Lydia Brotherton



Praised for her "heartbreaking" performances (Boston Phoenix) and "amazingly pure and lyrical singing" (Boston Musical Intelligencer), soprano Lydia Brotherton is in demand as a performer of repertoires from the Medieval to the Baroque. Ms. Brotherton graduated magna cum laude with Honors from Brown University with an A.B. in Music and received her M.Mus. in Historical Performance from Boston University.

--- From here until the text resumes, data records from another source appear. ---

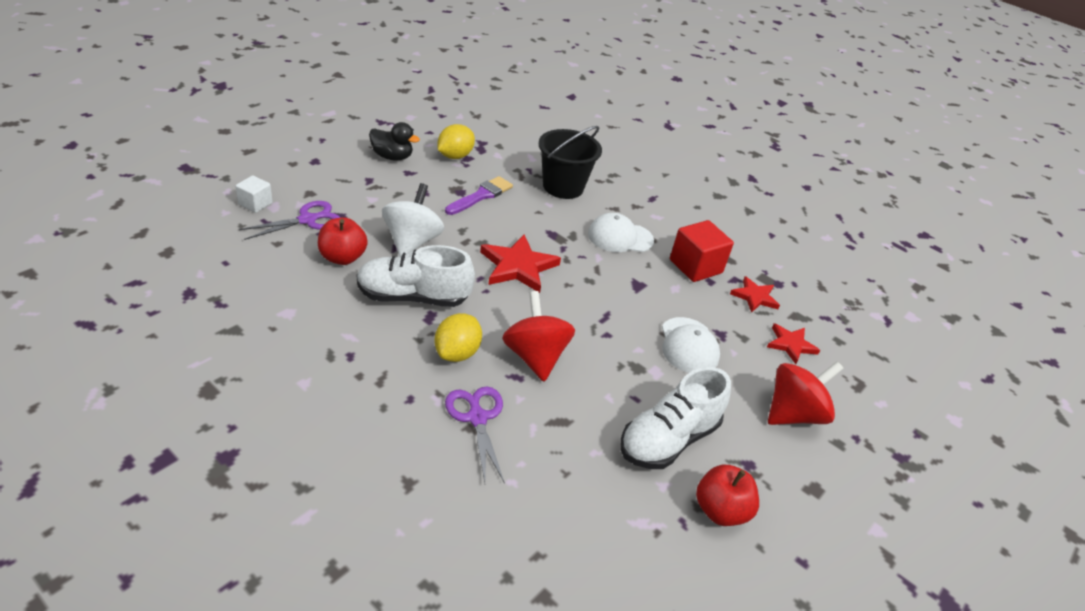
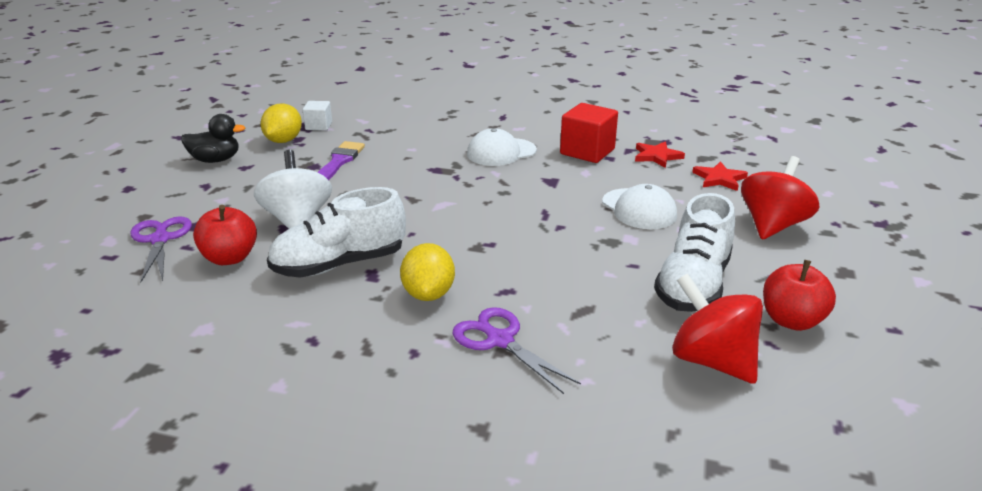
camera: 20 degrees left, 10 degrees down
white cube [236,175,273,213] -> white cube moved to [302,101,332,130]
purple scissors [239,201,340,240] -> purple scissors turned 45 degrees counterclockwise [130,216,192,282]
red star [480,234,561,293] -> none
red spinning top [502,291,575,381] -> red spinning top moved to [672,273,763,384]
black bucket [539,126,602,199] -> none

Recent solo engagements include Handel and Bach arias with the English Concert and young harpsichord-directors at the Foundling Museum in London, BWV 194 and Rameau’s In Convertendo at the Connecticut Early Music Festival, BWV 29 with Harry Christophers and the Handel and Haydn Society in Symphony Hall, concert performances with Ensemble Phoenix Munich at the Prague Spring Festival, Bach’s St. John Passion with the Harvard Baroque Orchestra, BWV 75 and Schütz’s St. Luke Passion with Emmanuel Music in Boston, and virtuosic Italian and English madrigals with Laurence Cummings and the Handel and Haydn Society.

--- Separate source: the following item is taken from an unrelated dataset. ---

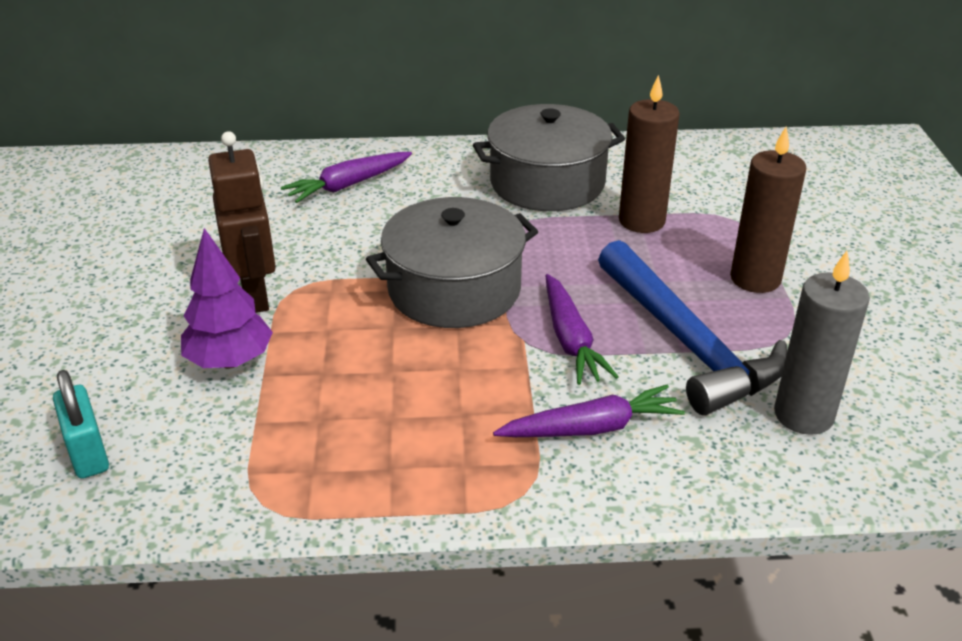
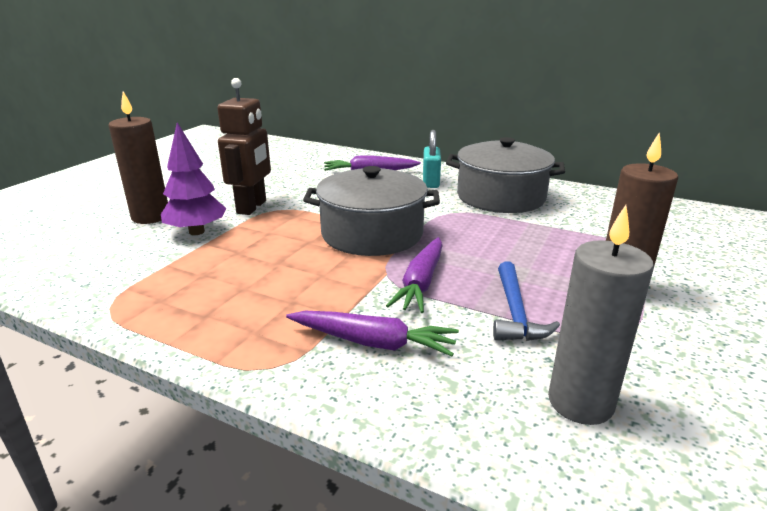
camera: 30 degrees right, 10 degrees down
turquoise padlock [53,370,109,479] -> turquoise padlock moved to [423,130,441,188]
blue hammer [598,240,787,415] -> blue hammer [493,261,560,341], size x0.55
brown candle [619,74,680,233] -> brown candle moved to [108,92,168,224]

Ms. Brotherton has also performed with the internationally acclaimed Boston Early Music Festival in its Chamber Opera Series, appearing in Blow’s Venus & Adonis and Charpentier’s Actéon. She recently reprised her roles in the Summer 2009 Boston Early Music Festival and in recordings with the Grammy-nominated ensemble for the CPO Label. And, at the 2009 Boston Early Music Festival, she also appeared with Tragicomedia, in a late-night concert of Monteverdi madrigals. As a featured soloist with the Boston Camerata, she performed at the Perth and Wellington International Arts Festivals with the Tero Saarinen Dance Company and Boston Camerata in the critically acclaimed joint production of Borrowed Light, for which her role was praised as "familiar yet fresh, exquisitely sung" (Dominion Post, NZ).

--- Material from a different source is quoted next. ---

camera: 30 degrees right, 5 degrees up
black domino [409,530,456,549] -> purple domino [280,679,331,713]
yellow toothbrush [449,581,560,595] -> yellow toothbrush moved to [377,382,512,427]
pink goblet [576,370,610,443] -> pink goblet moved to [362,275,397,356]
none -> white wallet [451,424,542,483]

Ms. Brotherton has sung under Stephen Stubbs, Paul O’Dette, Jane Glover, Harry Christophers, Laurence Cummings, Ivars Taurins, Steven Fox, Michael Beattie, Edward Elwyn Jones, Scott Metcalfe, Martin Pearlman, and Andrew Lawrence-King. She has recorded for West Deutsche Rundfunk and Raumklang/marc aurel editions, Blue Heron, CPO, and Harmonia Mundi. Among her many awards and honors, her undergraduate thesis on Purcell’s The Fairy Queen was published by Brown University, she has won scholarships through Early Music America, Tafelmusik, and Vancouver Early Music Festival, she was a finalist for Le Jardin des Voix under William Christie, and she was recently awarded a U.S. Fulbright performance grant to study at Schola Cantorum Basiliensis in Switzerland.